Thursday 6 August 2009

Obama Urges North Korea Denuclearisation

US President Barack Obama has urged North Korea to give up developing nuclear weapons if the country wants better relations with the United States, the BBC reports.

Hours after former US President Bill Clinton had secured the release of the two journalists from Pyongyang, Obama made a speech and said North Korea should not engage “in provocative behaviour”.

In an interview with US TV network MSNBC, the President also said: “We have said to the North Koreans there’s a path for improved relations and it involves them no longer developing nuclear weapons.”

“We just want to make sure the government of North Korea is operating within the basic rules of the international community,” Obama added.

Daniel Sandford, the BBC correspondent in Washington says it appears the two US reporters were used fairly cynically by Pyongyang as pawns in a diplomatic game.

Tensions between the US and North Korea have risen in recent months, as the BBC reports, Pyongyang dropped out of six-party talks on its nuclear ambitions after the UN censured a long-range missile test in April.

Since then the North has also conducted an underground nuclear test and further missile tests, provoking new UN Security Council sanctions.

The two reporters were arrested by North Korea guards in March while filming a video about North Korea refugees for Current TV, The Daily Telegraph reports.

Ms Ling, speaking on behalf of the other journalist arrested with her, said both of them were surprised when they were taken to a meeting and found out Mr Clinton standing there in from of them.

“We were shocked.
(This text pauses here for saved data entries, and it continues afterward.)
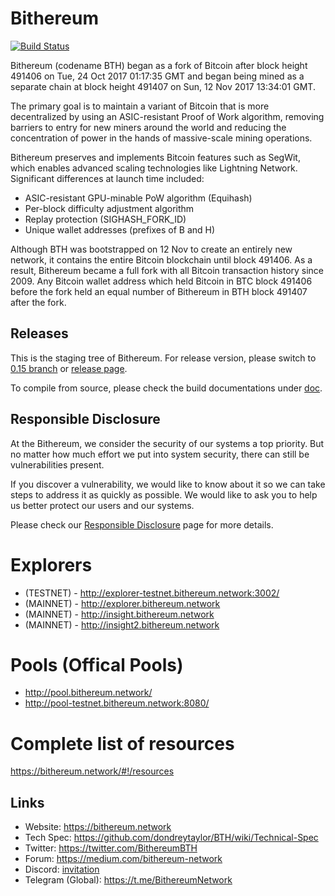 # Bithereum

[![Build Status](https://travis-ci.org/dondreytaylor/BTH.svg?branch=master)](https://travis-ci.org/dondreytaylor/BTH)

Bithereum (codename BTH) began as a fork of Bitcoin after block height 491406 on Tue, 24 Oct 2017 01:17:35 GMT and began being mined as a separate chain at block height 491407 on Sun, 12 Nov 2017 13:34:01 GMT.

The primary goal is to maintain a variant of Bitcoin that is more decentralized by using an ASIC-resistant Proof of Work algorithm, removing barriers to entry for new miners around the world and reducing the concentration of power in the hands of massive-scale mining operations.

Bithereum preserves and implements Bitcoin features such as SegWit, which enables advanced scaling technologies like Lightning Network. Significant differences at launch time included:

- ASIC-resistant GPU-minable PoW algorithm (Equihash)
- Per-block difficulty adjustment algorithm
- Replay protection (SIGHASH_FORK_ID)
- Unique wallet addresses (prefixes of B and H)

Although BTH was bootstrapped on 12 Nov to create an entirely new network, it contains the entire Bitcoin blockchain until block 491406. As a result, Bithereum became a full fork with all Bitcoin transaction history since 2009. Any Bitcoin wallet address which held Bitcoin in BTC block 491406 before the fork held an equal number of Bithereum in BTH block 491407 after the fork.

## Releases

This is the staging tree of Bithereum. For release version, please switch to [0.15 branch](https://github.com/dondreytaylor/BTH/tree/0.15) or [release page](https://github.com/dondreytaylor/BTH/releases).

To compile from source, please check the build documentations under [doc](https://github.com/dondreytaylor/BTH/tree/master/doc).

## Responsible Disclosure

At the Bithereum, we consider the security of our systems a top priority. But no matter how much effort we put into system security, there can still be vulnerabilities present.

If you discover a vulnerability, we would like to know about it so we can take steps to address it as quickly as possible. We would like to ask you to help us better protect our users and our systems.

Please check our [Responsible Disclosure](https://bithereum.network/responsible-disclosure/) page for more details.

# Explorers 

* (TESTNET) - http://explorer-testnet.bithereum.network:3002/
* (MAINNET) - http://explorer.bithereum.network
* (MAINNET) - http://insight.bithereum.network
* (MAINNET) - http://insight2.bithereum.network

# Pools (Offical Pools)
* http://pool.bithereum.network/
* http://pool-testnet.bithereum.network:8080/

# Complete list of resources 
https://bithereum.network/#!/resources

## Links

* Website: https://bithereum.network
* Tech Spec: https://github.com/dondreytaylor/BTH/wiki/Technical-Spec
* Twitter: https://twitter.com/BithereumBTH
* Forum: https://medium.com/bithereum-network
* Discord: [invitation](https://discord.gg/wbsnuGN)
* Telegram (Global): https://t.me/BithereumNetwork
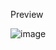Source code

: Preview

![image](https://github.com/jxckfrost/FreeCodeCamp-Responsive-Design/assets/106082687/d3d49334-294d-4811-b034-8ab67e547266)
But we knew instantly in our hearts that the nightmare of our lives was finally coming to an end,” She said.

Mr Clinton’s unannounced visit to Pyongyang had been described as a private mission but a White House official later confirmed that North Korea had asked him to visit.

A senior US official said President Obama had been aware of the mission from its early stages and that US allies involved in the six-party talks over North Korea’s nuclear programme were also informed.
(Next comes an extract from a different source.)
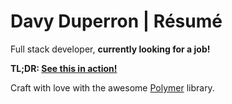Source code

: # Davy Duperron | Résumé

Full stack developer, **currently looking for a job!**

**TL;DR: [See this in action!](https://yamafaktory.github.io)**

Craft with love with the awesome [Polymer](http://www.polymer-project.org) library.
US officials earlier said the North Korean government had agreed in advance that Mr Clinton’s mission would not touch on the question of its nuclear programme.

The reporters now finally will have some “peace and quite” with their family, as they had suffered more than 100 days of nightmare.

The special pardon for the arrested journalists from the North Korea leader Kim Jong-il was described as a signal as the country’s “humanitarian and peace-loving policy”.